▶ **Text shown**

+ + + + + + +

I have come back to reading Neil Postman’s Amusing Ourselves to Death. His insights on television and the paradigm shift it created by moving from a typographic culture to an entertainment one are profound in this respect.
So maybe it would be worth considering the following order of questions: what is this thing, is it useful for our way of life, and if it is, then how do we want to use it? Perhaps framing it in this way aligns well with your notion of “slow productivity.”
An Amish family has moved into my grandparents’ old house, on the same old farmland where my parents (and a bunch of aunts, uncles, and cousins) still live. They have four young children similar in age to our four kids — and a spectacular backyard play area — so we spent a lot of time together this past summer when we were visiting from our home abroad. I had many fascinating conversations with them about technology and society.
I am reminded of them because the Amish (at least in our area) not only drive horses and buggies, but they also pay “English” drivers to take them on car trips, and they use public transportation (especially bus services that run regular Amish-relevant routes). I asked the mother of this family how she decided whether to take the buggy or hire a car and driver, and she was readily able to describe the principles she employs in making this decision. I was struck by their thoughtful, values-based approach to the use (and non-use) of technology, and I wince when people call the Amish hypocrites for riding in, but not driving, cars, as if making decisions about when to use technology is ethically inferior to using it by default.
I’m obviously not arguing that we should all become Amish, but I think (and I believe Cal also mentions this in Digital Minimalism) we have something to learn from the practice of considering personal and community ramifications when determining whether, and how, to employ technology.
Wow, TC. That was a really powerful example for me—you definitely just made something in my head click. Thanks!
” ..as if making decisions about when to use technology is ethically inferior to using it by default.”
Beautifully expressed.
Excellent reflection. It is that maxim that the purpose is as essential as the technology that supports it.

+ + + + + + +

▶ **The data**
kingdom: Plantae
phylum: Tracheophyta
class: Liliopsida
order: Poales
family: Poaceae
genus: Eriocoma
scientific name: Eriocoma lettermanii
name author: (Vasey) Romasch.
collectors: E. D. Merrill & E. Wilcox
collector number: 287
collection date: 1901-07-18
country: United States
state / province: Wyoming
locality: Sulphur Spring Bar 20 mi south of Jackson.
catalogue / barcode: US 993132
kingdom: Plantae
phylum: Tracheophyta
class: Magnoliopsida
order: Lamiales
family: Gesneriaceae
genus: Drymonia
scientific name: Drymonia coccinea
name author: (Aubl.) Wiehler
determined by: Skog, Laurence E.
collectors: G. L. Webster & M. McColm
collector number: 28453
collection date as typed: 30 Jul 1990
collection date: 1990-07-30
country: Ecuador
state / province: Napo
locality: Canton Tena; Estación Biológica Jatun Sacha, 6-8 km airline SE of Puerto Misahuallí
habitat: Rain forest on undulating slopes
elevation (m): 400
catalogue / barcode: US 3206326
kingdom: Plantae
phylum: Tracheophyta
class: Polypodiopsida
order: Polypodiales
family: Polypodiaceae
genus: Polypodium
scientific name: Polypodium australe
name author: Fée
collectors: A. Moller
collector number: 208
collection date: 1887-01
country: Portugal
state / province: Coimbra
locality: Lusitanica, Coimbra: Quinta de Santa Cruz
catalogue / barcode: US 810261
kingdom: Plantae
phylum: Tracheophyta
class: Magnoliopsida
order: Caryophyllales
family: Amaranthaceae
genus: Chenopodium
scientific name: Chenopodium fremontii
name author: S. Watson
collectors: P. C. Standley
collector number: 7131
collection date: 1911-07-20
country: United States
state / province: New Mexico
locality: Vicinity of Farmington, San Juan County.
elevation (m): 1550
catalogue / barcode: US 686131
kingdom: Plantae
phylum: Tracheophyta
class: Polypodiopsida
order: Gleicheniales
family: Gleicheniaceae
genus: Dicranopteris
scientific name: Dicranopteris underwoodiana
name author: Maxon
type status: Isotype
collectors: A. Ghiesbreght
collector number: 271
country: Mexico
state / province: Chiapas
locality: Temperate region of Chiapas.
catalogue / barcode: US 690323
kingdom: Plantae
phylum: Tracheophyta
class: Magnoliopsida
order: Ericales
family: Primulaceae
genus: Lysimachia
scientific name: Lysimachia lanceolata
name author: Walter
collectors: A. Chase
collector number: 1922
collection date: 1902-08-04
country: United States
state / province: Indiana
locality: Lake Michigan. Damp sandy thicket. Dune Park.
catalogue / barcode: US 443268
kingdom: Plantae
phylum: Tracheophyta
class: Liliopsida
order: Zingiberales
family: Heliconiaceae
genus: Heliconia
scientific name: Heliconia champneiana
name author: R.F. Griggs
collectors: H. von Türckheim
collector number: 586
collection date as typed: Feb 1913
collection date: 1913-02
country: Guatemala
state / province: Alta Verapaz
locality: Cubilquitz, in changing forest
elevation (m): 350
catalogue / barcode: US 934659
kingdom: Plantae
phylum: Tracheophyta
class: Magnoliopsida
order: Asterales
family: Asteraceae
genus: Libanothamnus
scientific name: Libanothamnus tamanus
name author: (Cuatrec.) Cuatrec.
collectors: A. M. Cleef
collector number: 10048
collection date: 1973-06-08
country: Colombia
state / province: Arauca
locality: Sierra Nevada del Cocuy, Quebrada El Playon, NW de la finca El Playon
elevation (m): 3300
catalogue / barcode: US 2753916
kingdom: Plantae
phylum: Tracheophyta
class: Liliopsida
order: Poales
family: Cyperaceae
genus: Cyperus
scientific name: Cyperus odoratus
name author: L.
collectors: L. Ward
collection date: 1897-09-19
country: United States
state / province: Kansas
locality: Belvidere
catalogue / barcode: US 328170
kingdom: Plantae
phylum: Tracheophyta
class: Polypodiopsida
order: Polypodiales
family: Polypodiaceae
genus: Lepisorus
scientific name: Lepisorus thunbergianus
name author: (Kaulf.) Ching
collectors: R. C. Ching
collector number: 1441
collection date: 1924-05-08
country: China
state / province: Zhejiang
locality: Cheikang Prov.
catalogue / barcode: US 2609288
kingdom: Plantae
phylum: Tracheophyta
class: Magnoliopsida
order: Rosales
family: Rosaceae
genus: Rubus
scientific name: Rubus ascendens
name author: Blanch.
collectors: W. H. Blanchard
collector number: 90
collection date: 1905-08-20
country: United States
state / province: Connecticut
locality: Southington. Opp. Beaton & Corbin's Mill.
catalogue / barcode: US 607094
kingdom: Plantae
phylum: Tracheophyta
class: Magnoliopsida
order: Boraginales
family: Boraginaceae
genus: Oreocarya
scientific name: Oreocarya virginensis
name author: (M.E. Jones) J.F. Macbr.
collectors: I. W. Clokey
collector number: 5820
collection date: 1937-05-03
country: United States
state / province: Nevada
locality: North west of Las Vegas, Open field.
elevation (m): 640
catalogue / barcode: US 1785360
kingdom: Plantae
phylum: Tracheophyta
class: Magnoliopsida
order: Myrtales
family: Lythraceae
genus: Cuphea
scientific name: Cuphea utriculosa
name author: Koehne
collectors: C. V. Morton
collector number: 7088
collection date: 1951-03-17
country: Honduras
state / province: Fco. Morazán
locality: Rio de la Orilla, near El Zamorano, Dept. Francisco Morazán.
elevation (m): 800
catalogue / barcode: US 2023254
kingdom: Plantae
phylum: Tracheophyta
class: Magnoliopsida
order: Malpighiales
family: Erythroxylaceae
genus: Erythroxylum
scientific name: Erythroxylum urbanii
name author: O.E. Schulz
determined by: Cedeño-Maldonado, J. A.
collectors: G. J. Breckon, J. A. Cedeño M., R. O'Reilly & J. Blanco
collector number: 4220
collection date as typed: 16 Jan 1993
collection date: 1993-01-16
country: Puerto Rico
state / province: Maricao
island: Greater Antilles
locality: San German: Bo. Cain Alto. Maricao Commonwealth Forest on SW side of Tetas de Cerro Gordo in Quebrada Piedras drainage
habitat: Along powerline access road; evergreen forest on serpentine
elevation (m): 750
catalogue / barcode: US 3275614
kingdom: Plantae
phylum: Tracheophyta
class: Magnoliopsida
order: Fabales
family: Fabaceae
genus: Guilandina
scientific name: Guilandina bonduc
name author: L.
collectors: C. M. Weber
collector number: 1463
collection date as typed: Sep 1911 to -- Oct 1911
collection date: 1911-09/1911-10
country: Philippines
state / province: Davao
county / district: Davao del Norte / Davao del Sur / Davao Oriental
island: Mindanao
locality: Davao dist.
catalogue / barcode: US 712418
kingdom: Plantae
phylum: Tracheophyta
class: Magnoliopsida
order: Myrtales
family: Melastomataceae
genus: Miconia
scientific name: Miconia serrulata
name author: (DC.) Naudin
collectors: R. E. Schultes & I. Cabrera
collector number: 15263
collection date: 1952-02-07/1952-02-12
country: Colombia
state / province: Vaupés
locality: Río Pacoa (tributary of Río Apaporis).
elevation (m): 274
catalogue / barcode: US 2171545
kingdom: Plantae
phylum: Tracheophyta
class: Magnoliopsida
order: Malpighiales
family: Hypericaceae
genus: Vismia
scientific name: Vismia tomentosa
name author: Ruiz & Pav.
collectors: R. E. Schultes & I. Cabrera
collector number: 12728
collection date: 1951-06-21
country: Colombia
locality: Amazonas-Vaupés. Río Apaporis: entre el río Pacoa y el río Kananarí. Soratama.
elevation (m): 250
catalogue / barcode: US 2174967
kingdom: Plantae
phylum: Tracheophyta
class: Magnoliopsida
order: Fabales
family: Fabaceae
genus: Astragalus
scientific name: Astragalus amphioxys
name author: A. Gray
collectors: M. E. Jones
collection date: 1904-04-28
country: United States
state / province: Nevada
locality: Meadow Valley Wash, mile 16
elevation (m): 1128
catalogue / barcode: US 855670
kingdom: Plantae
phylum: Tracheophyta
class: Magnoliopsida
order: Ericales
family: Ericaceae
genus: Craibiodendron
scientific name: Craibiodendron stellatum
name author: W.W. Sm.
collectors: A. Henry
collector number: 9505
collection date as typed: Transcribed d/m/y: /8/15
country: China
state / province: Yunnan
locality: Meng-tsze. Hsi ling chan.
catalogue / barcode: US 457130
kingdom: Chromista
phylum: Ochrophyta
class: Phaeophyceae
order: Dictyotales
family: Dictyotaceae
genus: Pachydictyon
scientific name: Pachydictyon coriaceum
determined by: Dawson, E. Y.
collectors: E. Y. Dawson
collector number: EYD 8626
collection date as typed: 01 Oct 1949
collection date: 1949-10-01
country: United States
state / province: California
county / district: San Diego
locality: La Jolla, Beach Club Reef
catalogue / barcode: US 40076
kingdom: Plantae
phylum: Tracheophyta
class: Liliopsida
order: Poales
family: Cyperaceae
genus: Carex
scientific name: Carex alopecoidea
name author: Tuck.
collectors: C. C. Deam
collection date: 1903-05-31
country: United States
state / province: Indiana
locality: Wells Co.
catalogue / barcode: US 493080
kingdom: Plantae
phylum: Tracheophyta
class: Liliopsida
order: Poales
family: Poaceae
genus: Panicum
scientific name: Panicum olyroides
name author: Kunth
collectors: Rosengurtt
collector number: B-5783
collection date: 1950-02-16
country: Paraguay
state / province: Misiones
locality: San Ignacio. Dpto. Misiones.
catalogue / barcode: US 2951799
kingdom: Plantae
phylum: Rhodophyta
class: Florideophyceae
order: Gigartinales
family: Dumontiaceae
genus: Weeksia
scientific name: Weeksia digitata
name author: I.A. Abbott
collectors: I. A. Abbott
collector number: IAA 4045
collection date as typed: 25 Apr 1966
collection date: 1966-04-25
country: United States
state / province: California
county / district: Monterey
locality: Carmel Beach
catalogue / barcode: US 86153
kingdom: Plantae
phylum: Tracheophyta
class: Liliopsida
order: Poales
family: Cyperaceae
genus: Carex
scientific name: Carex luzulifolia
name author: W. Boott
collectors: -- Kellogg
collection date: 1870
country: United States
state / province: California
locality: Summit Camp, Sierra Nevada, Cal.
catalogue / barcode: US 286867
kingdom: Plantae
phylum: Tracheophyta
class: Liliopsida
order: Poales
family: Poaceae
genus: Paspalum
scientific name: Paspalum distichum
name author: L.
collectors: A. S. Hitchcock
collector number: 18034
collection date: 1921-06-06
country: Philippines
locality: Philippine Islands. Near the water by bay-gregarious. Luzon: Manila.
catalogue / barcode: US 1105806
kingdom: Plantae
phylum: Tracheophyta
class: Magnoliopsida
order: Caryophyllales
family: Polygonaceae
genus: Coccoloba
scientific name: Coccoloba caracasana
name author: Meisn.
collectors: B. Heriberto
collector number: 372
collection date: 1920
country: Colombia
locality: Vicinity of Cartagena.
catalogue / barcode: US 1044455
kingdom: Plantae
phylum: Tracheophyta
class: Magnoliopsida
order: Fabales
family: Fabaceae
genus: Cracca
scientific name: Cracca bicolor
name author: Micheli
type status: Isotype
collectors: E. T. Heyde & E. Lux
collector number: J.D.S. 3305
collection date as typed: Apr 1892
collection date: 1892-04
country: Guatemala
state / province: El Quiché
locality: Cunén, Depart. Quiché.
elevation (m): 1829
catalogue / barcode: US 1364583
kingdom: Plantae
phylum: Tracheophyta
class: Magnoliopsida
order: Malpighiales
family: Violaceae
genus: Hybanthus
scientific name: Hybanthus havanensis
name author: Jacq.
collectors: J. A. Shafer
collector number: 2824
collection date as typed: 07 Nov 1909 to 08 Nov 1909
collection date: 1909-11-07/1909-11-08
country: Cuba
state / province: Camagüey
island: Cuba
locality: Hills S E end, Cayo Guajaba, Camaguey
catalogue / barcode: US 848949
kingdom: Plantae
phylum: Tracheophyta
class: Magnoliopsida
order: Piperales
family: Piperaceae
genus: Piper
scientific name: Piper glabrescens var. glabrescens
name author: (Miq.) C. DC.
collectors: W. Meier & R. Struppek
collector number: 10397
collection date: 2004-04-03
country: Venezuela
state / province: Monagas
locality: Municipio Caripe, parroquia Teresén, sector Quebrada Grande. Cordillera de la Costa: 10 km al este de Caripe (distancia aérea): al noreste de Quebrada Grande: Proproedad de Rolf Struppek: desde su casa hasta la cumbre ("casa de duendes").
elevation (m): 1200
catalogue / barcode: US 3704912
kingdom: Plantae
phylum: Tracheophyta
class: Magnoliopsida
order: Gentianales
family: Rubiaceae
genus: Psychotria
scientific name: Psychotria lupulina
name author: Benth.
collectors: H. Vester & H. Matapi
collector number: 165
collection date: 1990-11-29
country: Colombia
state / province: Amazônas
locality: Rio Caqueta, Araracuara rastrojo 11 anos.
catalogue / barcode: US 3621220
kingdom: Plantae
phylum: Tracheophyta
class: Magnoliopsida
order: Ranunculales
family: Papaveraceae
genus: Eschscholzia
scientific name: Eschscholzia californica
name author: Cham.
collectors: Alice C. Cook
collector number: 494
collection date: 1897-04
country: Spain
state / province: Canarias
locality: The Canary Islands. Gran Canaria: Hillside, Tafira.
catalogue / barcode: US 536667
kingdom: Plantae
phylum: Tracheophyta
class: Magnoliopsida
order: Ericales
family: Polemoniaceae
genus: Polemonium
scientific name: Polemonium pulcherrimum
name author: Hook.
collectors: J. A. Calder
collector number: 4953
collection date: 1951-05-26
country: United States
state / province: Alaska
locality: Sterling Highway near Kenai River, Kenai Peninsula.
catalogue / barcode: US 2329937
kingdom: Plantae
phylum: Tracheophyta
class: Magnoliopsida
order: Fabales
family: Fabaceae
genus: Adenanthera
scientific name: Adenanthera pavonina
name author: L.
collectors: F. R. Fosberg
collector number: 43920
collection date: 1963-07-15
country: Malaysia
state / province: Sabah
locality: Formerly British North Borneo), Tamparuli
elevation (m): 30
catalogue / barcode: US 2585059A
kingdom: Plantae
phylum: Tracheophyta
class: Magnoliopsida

+ + + + + + +

▶ **Things to do**
(1) Please reproduce word for word the part of the discussion of technology and the Amish starting with "Wow, TC. That" and going on through "that supports it.".
(2) Write the next part of the discussion of technology and the Amish, picking up after its final line.

▶ **Replies**
(1)
Wow, TC. That was a really powerful example for me—you definitely just made something in my head click. Thanks!
” ..as if making decisions about when to use technology is ethically inferior to using it by default.”
Beautifully expressed.
Excellent reflection. It is that maxim that the purpose is as essential as the technology that supports it.

(2)
Arrived at the same conclusion based on 56 years of monastic meditation practice. The fundamental question is “What do people want?” Answer: happiness and freedom from suffering. Next question: “What thoughts, feelings, and action promote happiness and reduce suffering?” Answer: Actions that expand awareness beyond the limitations of the narrow ego-self; e.g., kindness, compassion, service, etc.” Next question: “How does this apply to technology?” Answer: It’s obvious – use tech to spread hatred or engage with tech in ways that don’t expand awareness through body, heart, will, mind, and soul, and you won’t be happy or healthy. Anyhow, works for me.
I just read the NYT piece. Excellent. Your work could be useful for our efforts to reduce the online burden on DC Public School students post-2020. Middle school students (age 11-14) are required to do most homework online now, many apps and platforms (shifting even within one assignment), and must carry a laptop to each class. Our kids are overwhelmed and distracted! These are new requirements since the pandemic, which persist despite school being in-person.
Your conversation with the Times really resonated with me. The idea that we need to learn how to use these powerful tools for the collective good is logical. It also seems to go against two strong forces: 1) Corporate urgency for immediate advantage and 2) Our cultural ethos of me first.
If be interested if there are good sources of research or ongoing projects focused on collective practices. I work in organizational change management, where its all about changing behaviors to get the most value out of major shifts. I’m reality, it’s more about what leadership views as the right answer. Lately, it’s been driving in office participation and deploying tools that enable collaboration (without thought on what we really need and how to use them). But it’s based off of a certain set of biases, experiences, and priorities.
Always looking for proven (or to be part of existing projects) to find better paths forward.